***** AUSGEWÄHLTER TEXTAUSZUG *****

# Rose Video Channel



## Big_Foot (31. August 2011)

Morgen wird auf der EuroBike der neue Rose Video-Channel vorgestellt.

Da wir im IBC immer gut informiert sind, hier der Link für euch:
http://bike-channel.tv/

Macht auf den ersten Blick einen sehr guten Eindruck, hoffe es kommen noch viele weitere Videos hinzu.

Weiter so Rose


----------



## GeorgeP (31. August 2011)

gefällt


----------



## MTB-News.de




----------



## herkulars (31. August 2011)

Nice! Aber "unser" Video vom Treffen gibt's immer noch nicht. Kommt bestimmt jetzt zur Eurobike rein.


----------



## -MIK- (31. August 2011)

Allerdings laggt die Seite etwas...


----------



## Trekki (31. August 2011)

Fully Setup leicht gemacht






Zu sehen sind Andis schöner Popo&Rücken, eine Wiese mit Löwenzahn, ein Hügel und ein dicker Werbebanner. Das Wesentliche ist leider nicht gut zu erkennen.

@Rose: hier ist noch Verbesserungs Potential. Macht doch bei solchen Stellen einfach mal einen Schnitt von der Totalen ins Detail. Hat ja bei anderen Stellen auch geklappt.

-trekkki


----------



## T0niM0ntana (31. August 2011)

Den Banner kannst aber weg Xen 

Ansonsten  für den Channel.


----------

*****

■ SCHRIFTLICHE AUFGABE 1 ■
Wo wird laut dem Thread zum Rose Video Channel der neue Video-Channel vorgestellt?
■ SCHRIFTLICHE AUFGABE 2 ■
Welcher Wortlaut steht im Thread zum Rose Video Channel von „Da wir im IBC“ bis „GeorgeP (31. August 2011)“? Übernimm diesen Abschnitt wortgetreu.
Die Zeilen werden hier nicht gebraucht.

***** DATENSÄTZE IM AUSZUG *****

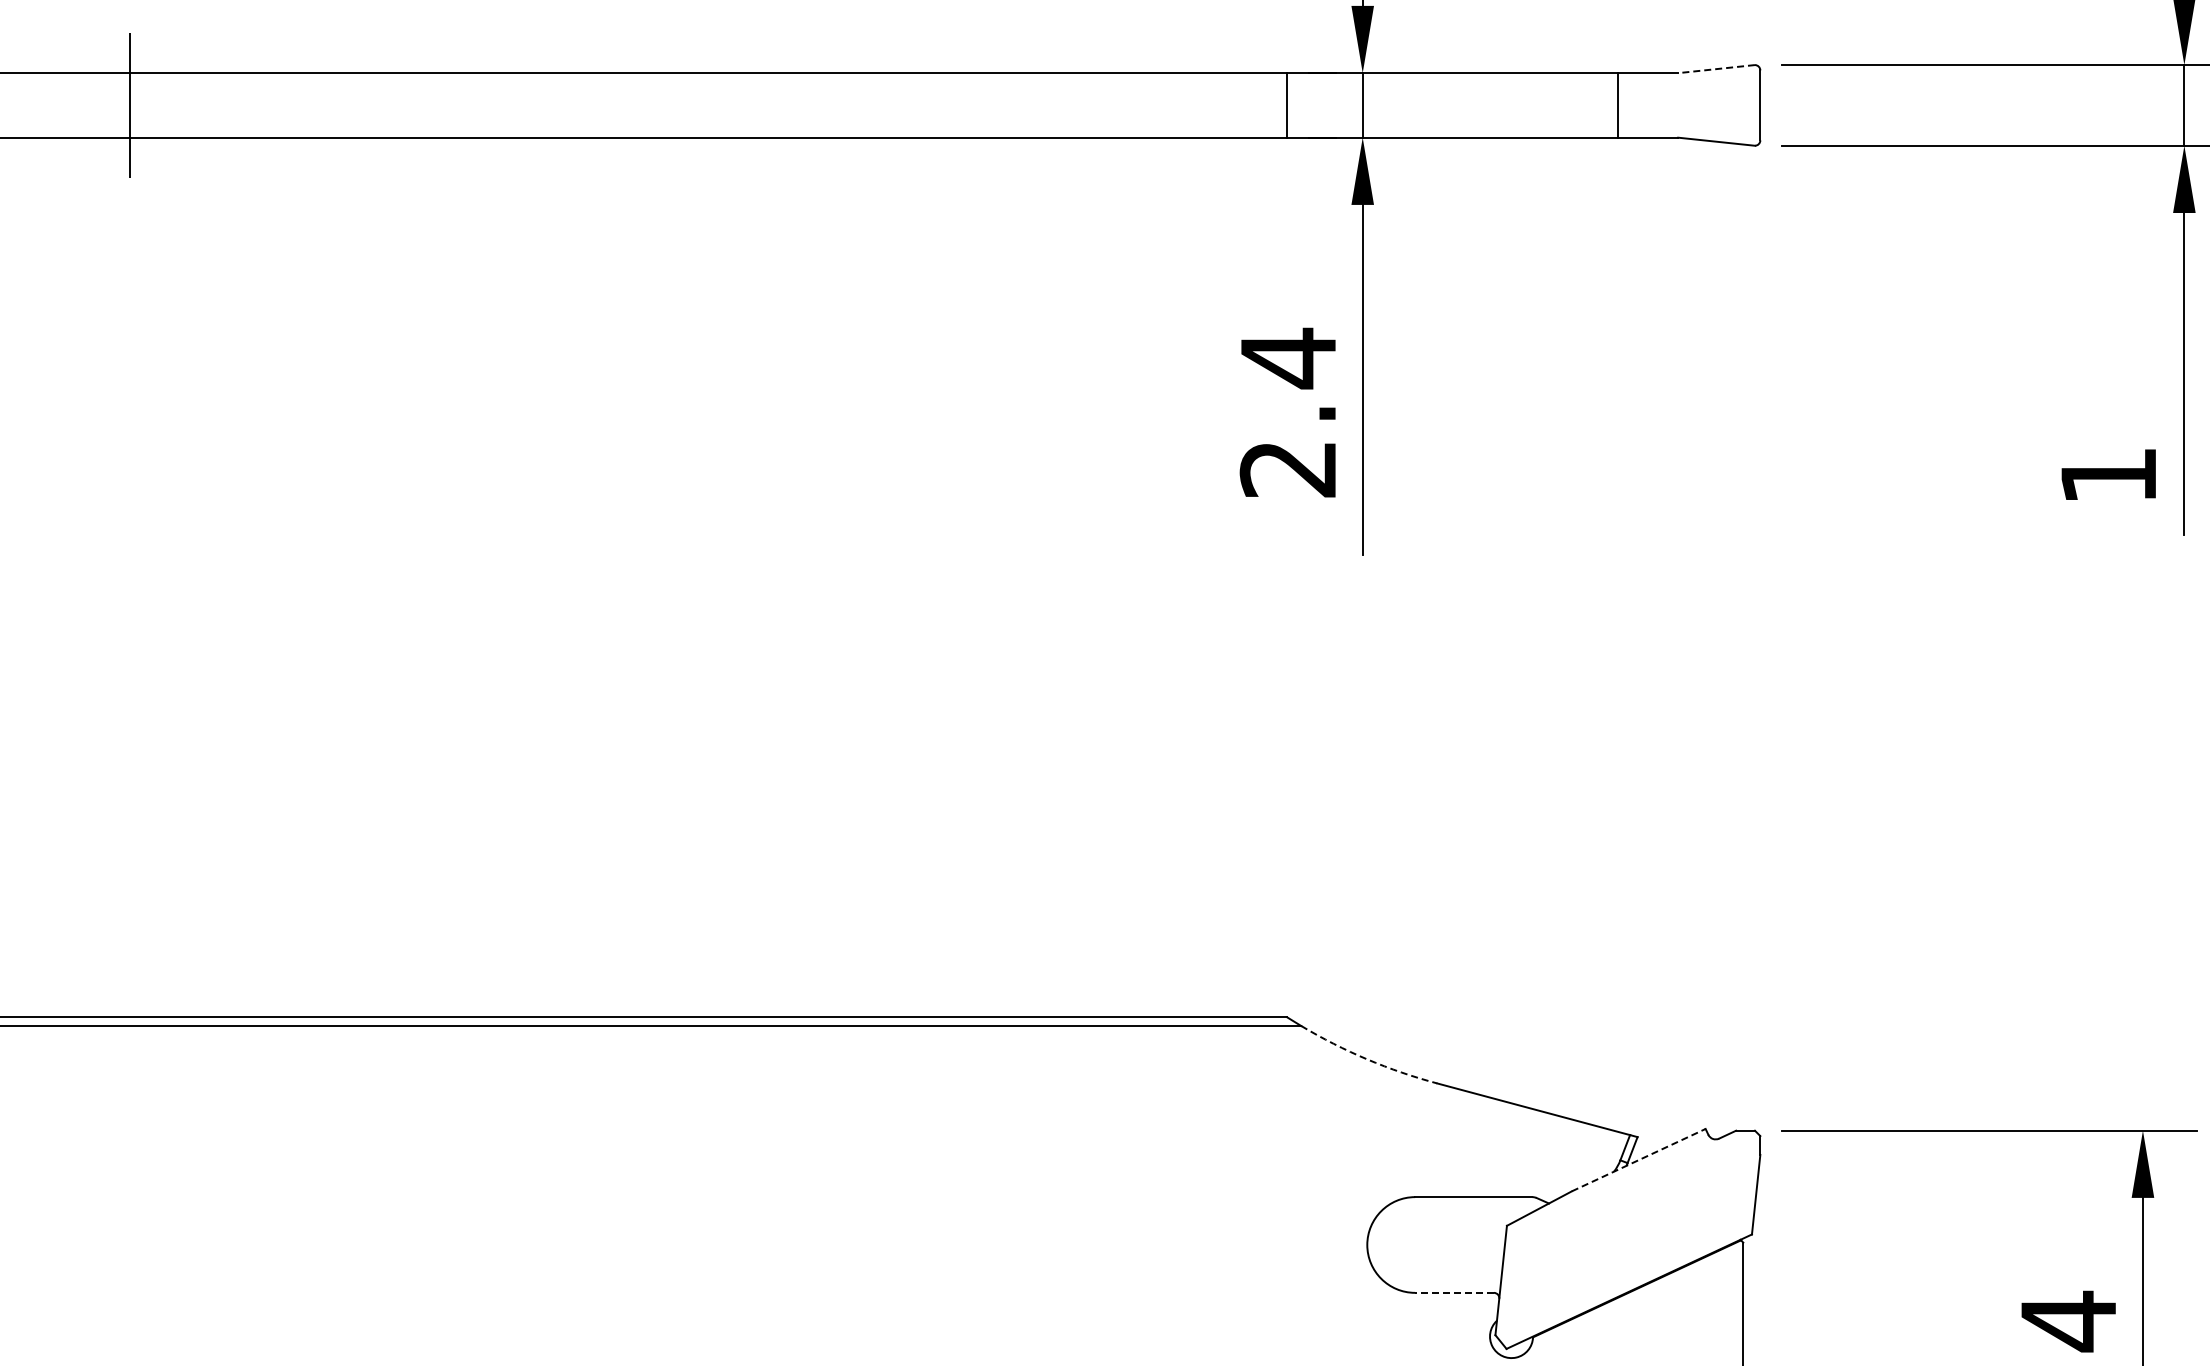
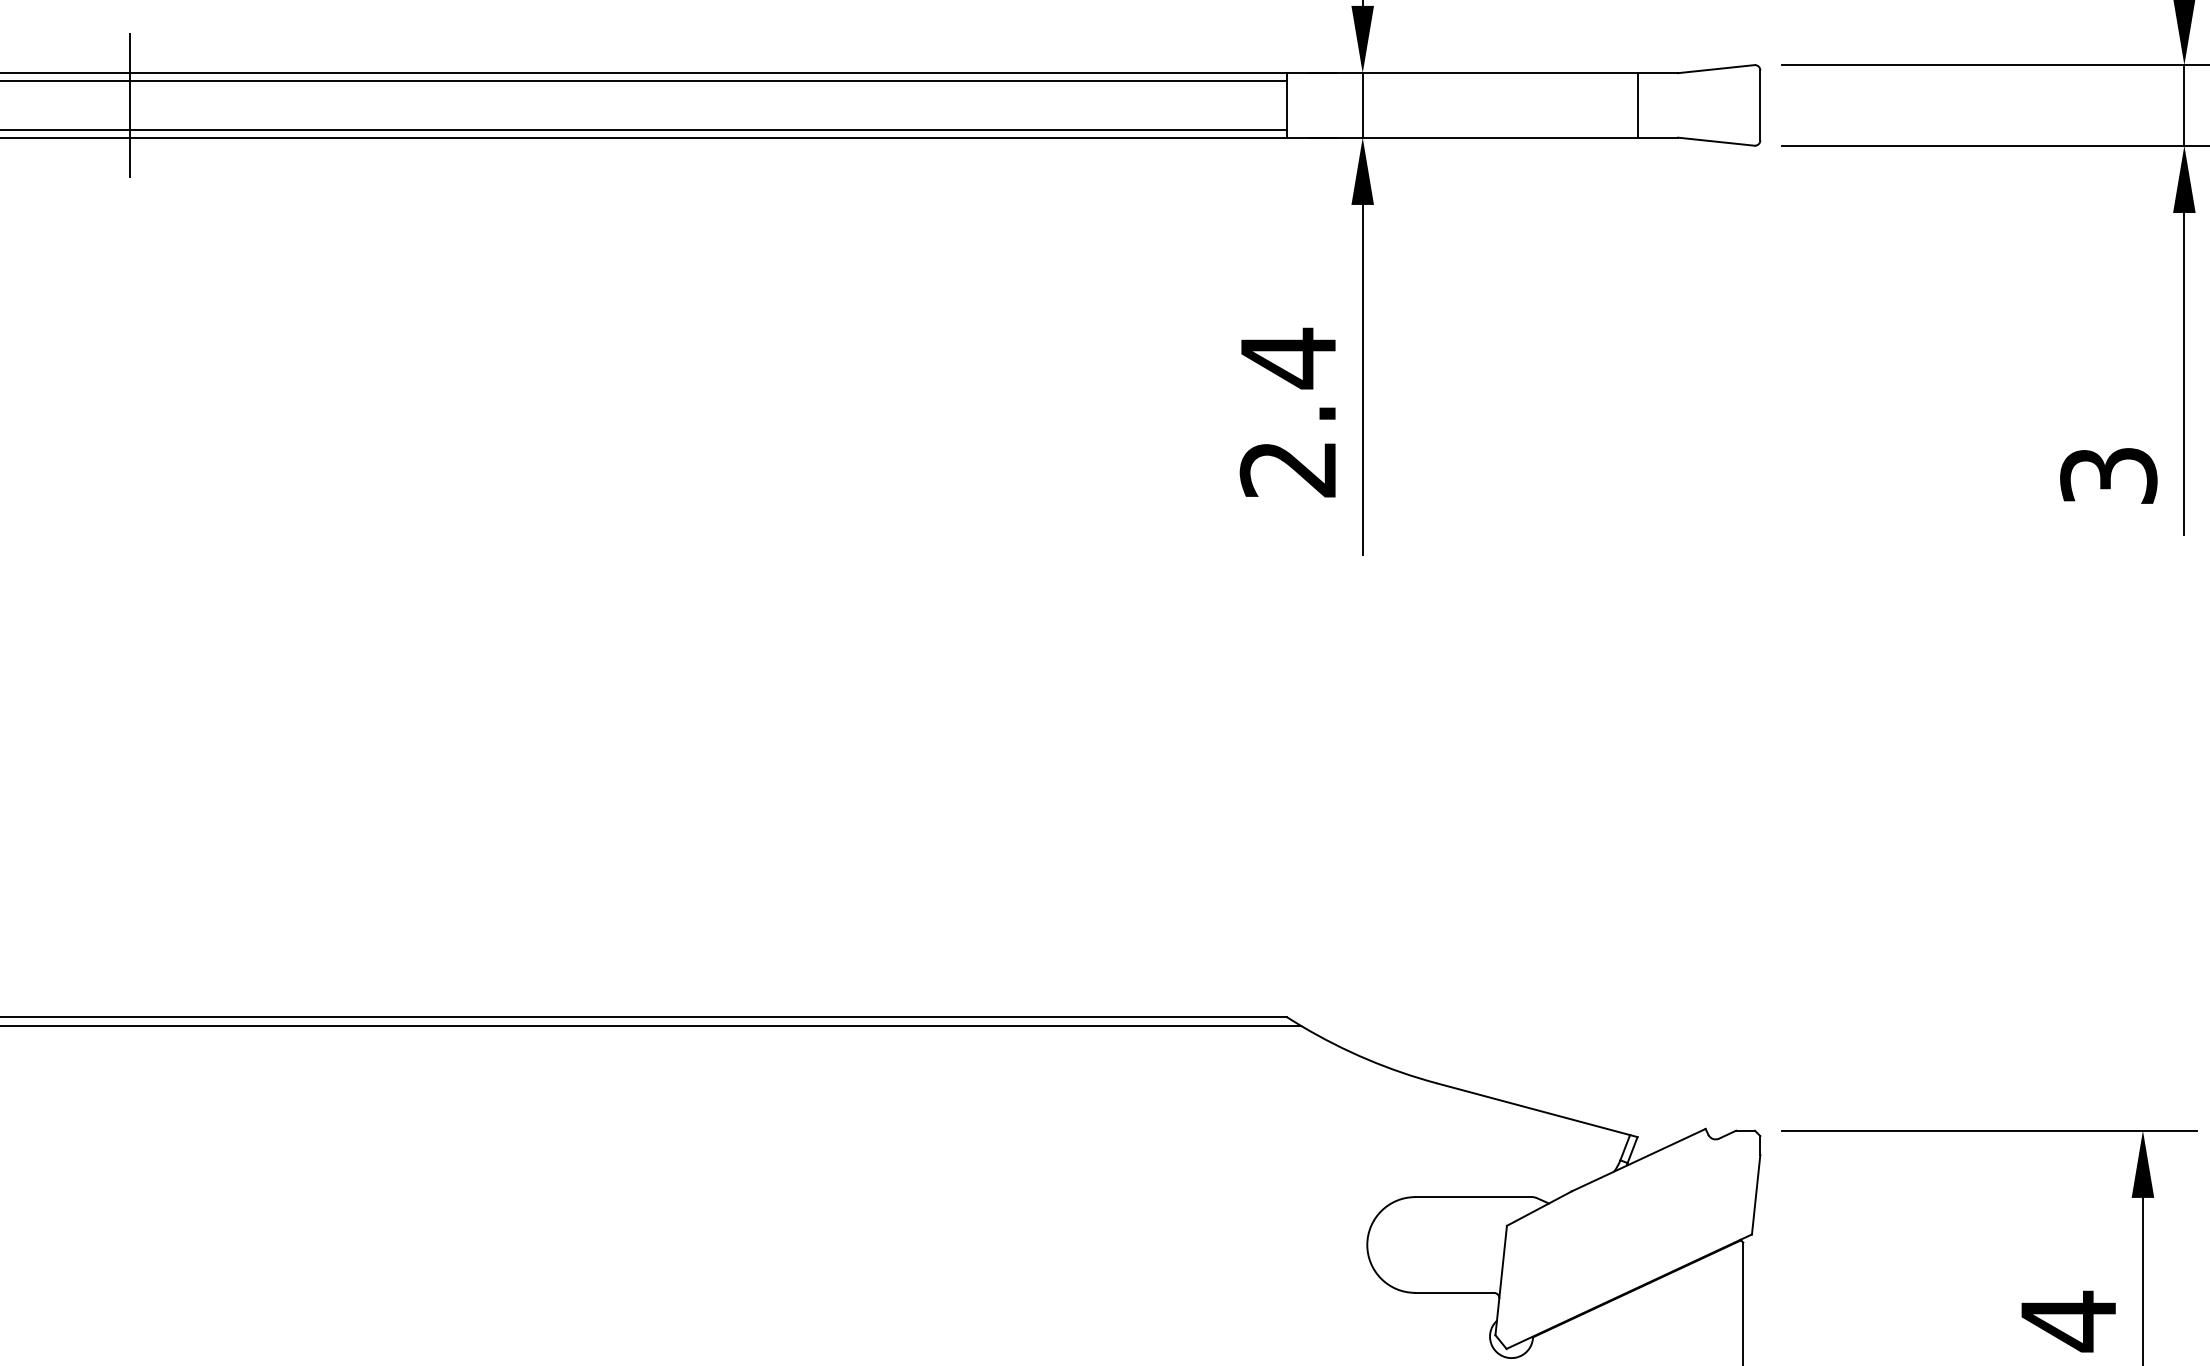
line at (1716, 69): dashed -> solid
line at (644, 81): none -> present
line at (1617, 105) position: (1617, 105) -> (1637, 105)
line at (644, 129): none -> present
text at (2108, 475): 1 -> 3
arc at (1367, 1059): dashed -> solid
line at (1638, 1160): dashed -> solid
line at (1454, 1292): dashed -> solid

*****
***** DATENSÄTZE IM AUSZUG *****

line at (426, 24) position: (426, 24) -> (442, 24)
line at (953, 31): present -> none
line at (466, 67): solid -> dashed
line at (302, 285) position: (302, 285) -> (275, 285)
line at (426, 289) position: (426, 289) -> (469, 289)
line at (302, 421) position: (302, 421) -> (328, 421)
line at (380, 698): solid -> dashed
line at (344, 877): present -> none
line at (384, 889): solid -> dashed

*****
***** DATENSÄTZE IM AUSZUG *****

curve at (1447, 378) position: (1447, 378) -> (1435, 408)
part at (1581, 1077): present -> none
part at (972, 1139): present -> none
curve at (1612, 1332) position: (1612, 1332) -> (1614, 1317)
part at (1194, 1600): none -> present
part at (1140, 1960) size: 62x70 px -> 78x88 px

*****

■ ERGEBNIS DER AUFGABE 1 ■
Auf der EuroBike.

■ ERGEBNIS DER AUFGABE 2 ■
Da wir im IBC immer gut informiert sind, hier der Link für euch:
http://bike-channel.tv/

Macht auf den ersten Blick einen sehr guten Eindruck, hoffe es kommen noch viele weitere Videos hinzu.

Weiter so Rose


----------



## GeorgeP (31. August 2011)